If you’re worried about freely divulging ideas or guidance you feel is unique to you, include a non-disclosure agreement in your contract.
This is a big lesson in how to build trust. Your client has engaged for your expertise and you need to share as much as possible to provide value. If your client isn’t learning from you, developing their own skills and understanding, you’re not truly succeeding in your role as a trusted advisor.
Tip 3: Empower your clients with advice, not answers
Building client relationships means you can grow your advisory business without necessarily taking on more clients. The key is knowing how to keep current clients engaged. By giving easy answers instead of taking clients on a journey to discovering solutions, you run the risk of a relationship drying up.
Although ‘the answer’ is ultimately what your clients need, the process of finding that answer gives context and detail that aids your clients’ understanding whilst also enhancing your own credibility.
By explaining why you’ve suggested this over that, your client is less likely to ask the same question in the future. As your clients learn new skills through this process, they may even take on some of the tasks you initially do for them.
Cash flow forecasting is a classic example of something that can seem intimidating and therefore is often ignored, but once the value becomes clear and clients are equipped with simple tools to do it effectively, all that can change.
Tip 4: Speak your clients’ language
All industries and professions have their own lingo and we often speak in code without realising it. This can cause confusion when dealing with people from different industries, regions, or levels of experience.
An example of this is the phrasing around expenses used to determine gross margin. This is usually ‘cost of sales/goods sold’ to most people, but in some industries (e.g. travel and insurance) it’s referred to as ‘cost of seat’.
So before you start going on about ‘cost of sales’, ask your client what they call it. Their terminology may make sense, or you may actually advise them to change their language to suit the broader industry.
Before you get down to business, make sure you’re speaking the same language and are on the same page.
Tip 5: Be proactive & creative with your advice
If you’re producing the same kind of work for varying clients, it seems easy to use the same templates and ‘rinse and repeat’ your solutions.
A common first task in any business advisory work is a financial health check, analysing financial statements and reporting on areas of strength and concern.
You’ll generally then discuss the analysis and its implications, drawing up a proposal for further work based on these areas of need. This is important and useful, but it shouldn’t be the only part of your first steps with your client.
Come armed with information on their industry and competitors.
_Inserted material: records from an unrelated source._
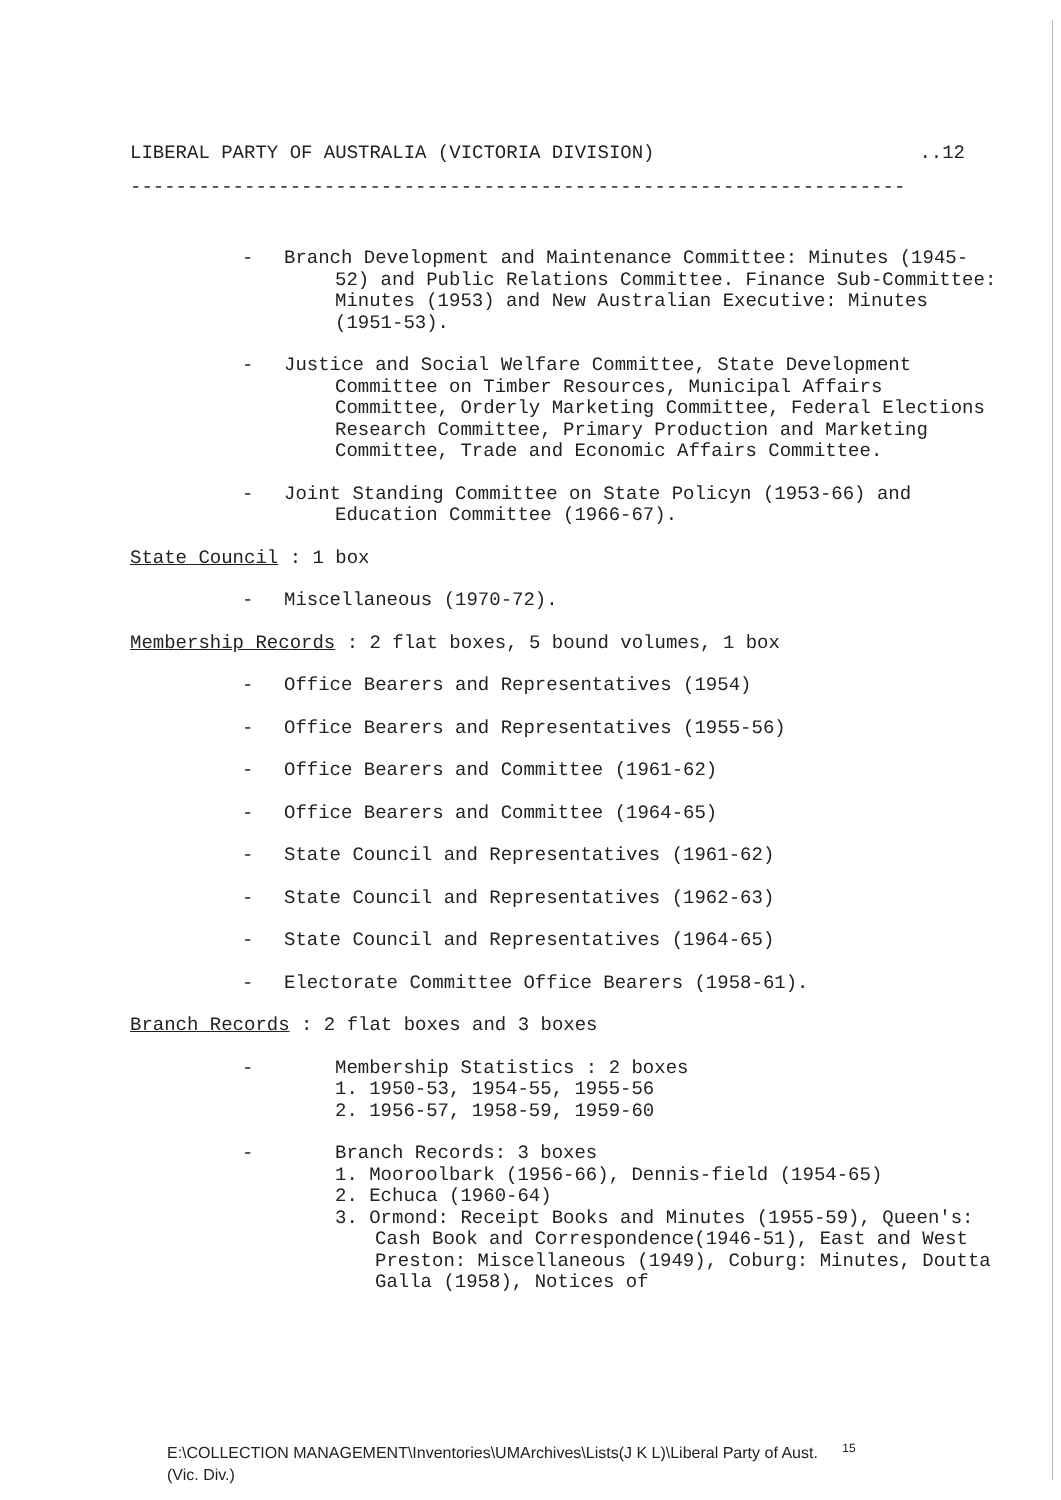LIBERAL PARTY OF AUSTRALIA (VICTORIA DIVISION)..12
--------------------------------------------------------------------
- Branch Development and Maintenance Committee: Minutes (1945-52) and Public Relations Committee. Finance Sub-Committee: Minutes (1953) and New Australian Executive: Minutes (1951-53).
- Justice and Social Welfare Committee, State Development Committee on Timber Resources, Municipal Affairs Committee, Orderly Marketing Committee, Federal Elections Research Committee, Primary Production and Marketing Committee, Trade and Economic Affairs Committee.
- Joint Standing Committee on State Policyn (1953-66) and Education Committee (1966-67).
State Council : 1 box
- Miscellaneous (1970-72).
Membership Records : 2 flat boxes, 5 bound volumes, 1 box
- Office Bearers and Representatives (1954)
- Office Bearers and Representatives (1955-56)
- Office Bearers and Committee (1961-62)
- Office Bearers and Committee (1964-65)
- State Council and Representatives (1961-62)
- State Council and Representatives (1962-63)
- State Council and Representatives (1964-65)
- Electorate Committee Office Bearers (1958-61).
Branch Records : 2 flat boxes and 3 boxes
- Membership Statistics : 2 boxes
1. 1950-53, 1954-55, 1955-56
2. 1956-57, 1958-59, 1959-60
- Branch Records: 3 boxes
1. Mooroolbark (1956-66), Dennis-field (1954-65)
2. Echuca (1960-64)
3. Ormond: Receipt Books and Minutes (1955-59), Queen's: Cash Book and Correspondence(1946-51), East and West Preston: Miscellaneous (1949), Coburg: Minutes, Doutta Galla (1958), Notices of
E:\COLLECTION MANAGEMENT\Inventories\UMArchives\Lists(J K L)\Liberal Party of Aust. <sup>15</sup>
(Vic. Div.)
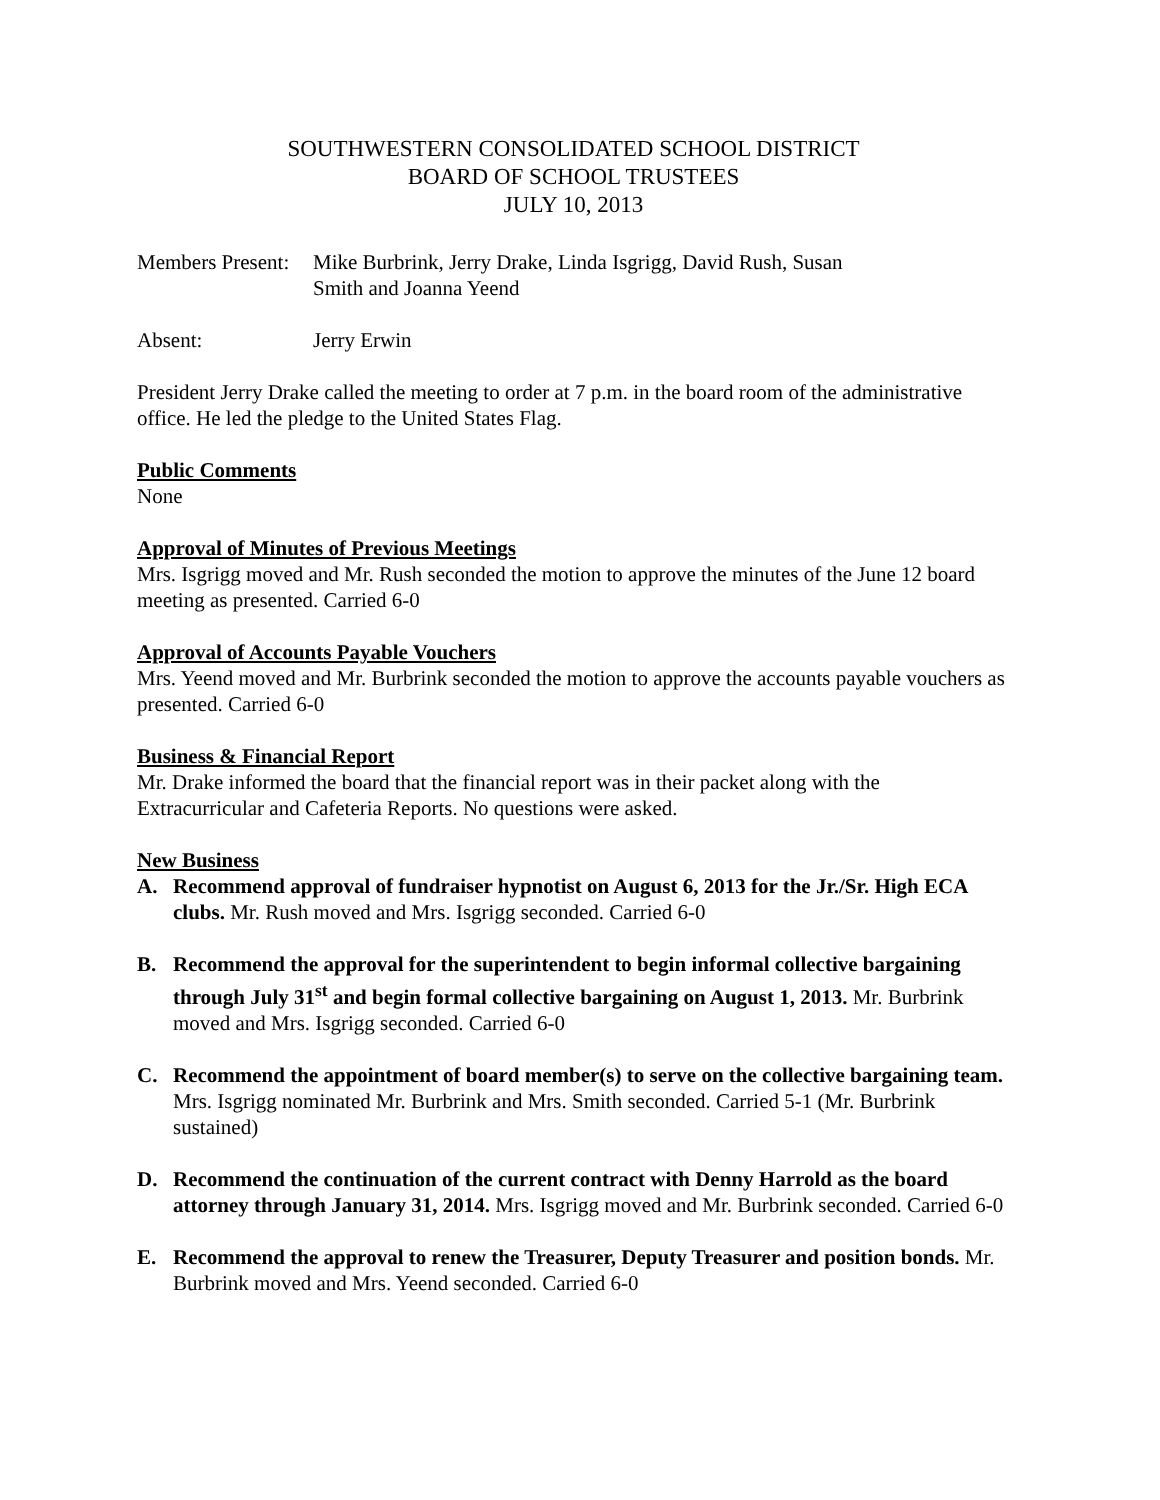SOUTHWESTERN CONSOLIDATED SCHOOL DISTRICT
BOARD OF SCHOOL TRUSTEES
JULY 10, 2013
Members Present:
Mike Burbrink, Jerry Drake, Linda Isgrigg, David Rush, Susan
Smith and Joanna Yeend
Absent: Jerry Erwin
President Jerry Drake called the meeting to order at 7 p.m. in the board room of the administrative office. He led the pledge to the United States Flag.
Public Comments
None
Approval of Minutes of Previous Meetings
Mrs. Isgrigg moved and Mr. Rush seconded the motion to approve the minutes of the June 12 board meeting as presented. Carried 6-0
Approval of Accounts Payable Vouchers
Mrs. Yeend moved and Mr. Burbrink seconded the motion to approve the accounts payable vouchers as presented. Carried 6-0
Business & Financial Report
Mr. Drake informed the board that the financial report was in their packet along with the Extracurricular and Cafeteria Reports. No questions were asked.
New Business
A. Recommend approval of fundraiser hypnotist on August 6, 2013 for the Jr./Sr. High ECA clubs. Mr. Rush moved and Mrs. Isgrigg seconded. Carried 6-0
B. Recommend the approval for the superintendent to begin informal collective bargaining through July 31<sup>st</sup> and begin formal collective bargaining on August 1, 2013. Mr. Burbrink moved and Mrs. Isgrigg seconded. Carried 6-0
C. Recommend the appointment of board member(s) to serve on the collective bargaining team. Mrs. Isgrigg nominated Mr. Burbrink and Mrs. Smith seconded. Carried 5-1 (Mr. Burbrink sustained)
D. Recommend the continuation of the current contract with Denny Harrold as the board attorney through January 31, 2014. Mrs. Isgrigg moved and Mr. Burbrink seconded. Carried 6-0
E. Recommend the approval to renew the Treasurer, Deputy Treasurer and position bonds. Mr. Burbrink moved and Mrs. Yeend seconded. Carried 6-0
You’ll probably develop a comprehensive SWOT analysis with your client a little later anyway, but turning up with this kind of information (you can certainly provide your thoughts on the external Opportunities and Threats) on Day 1 shows initiative and may even highlight areas of focus that would take other, less proactive, advisors weeks or even months to uncover.
Being a trusted advisor means your clients know you always have their best interests at heart and they can rely on you for personalised solutions — not just stock-standard answers.
The tips outlined here are ideal for anyone who wants to know how to become a financial advisor with a difference. Follow them and you’ll become more than just a source of advice: you’ll be a teacher, helping your clients become better business people and handing them the keys to their own success.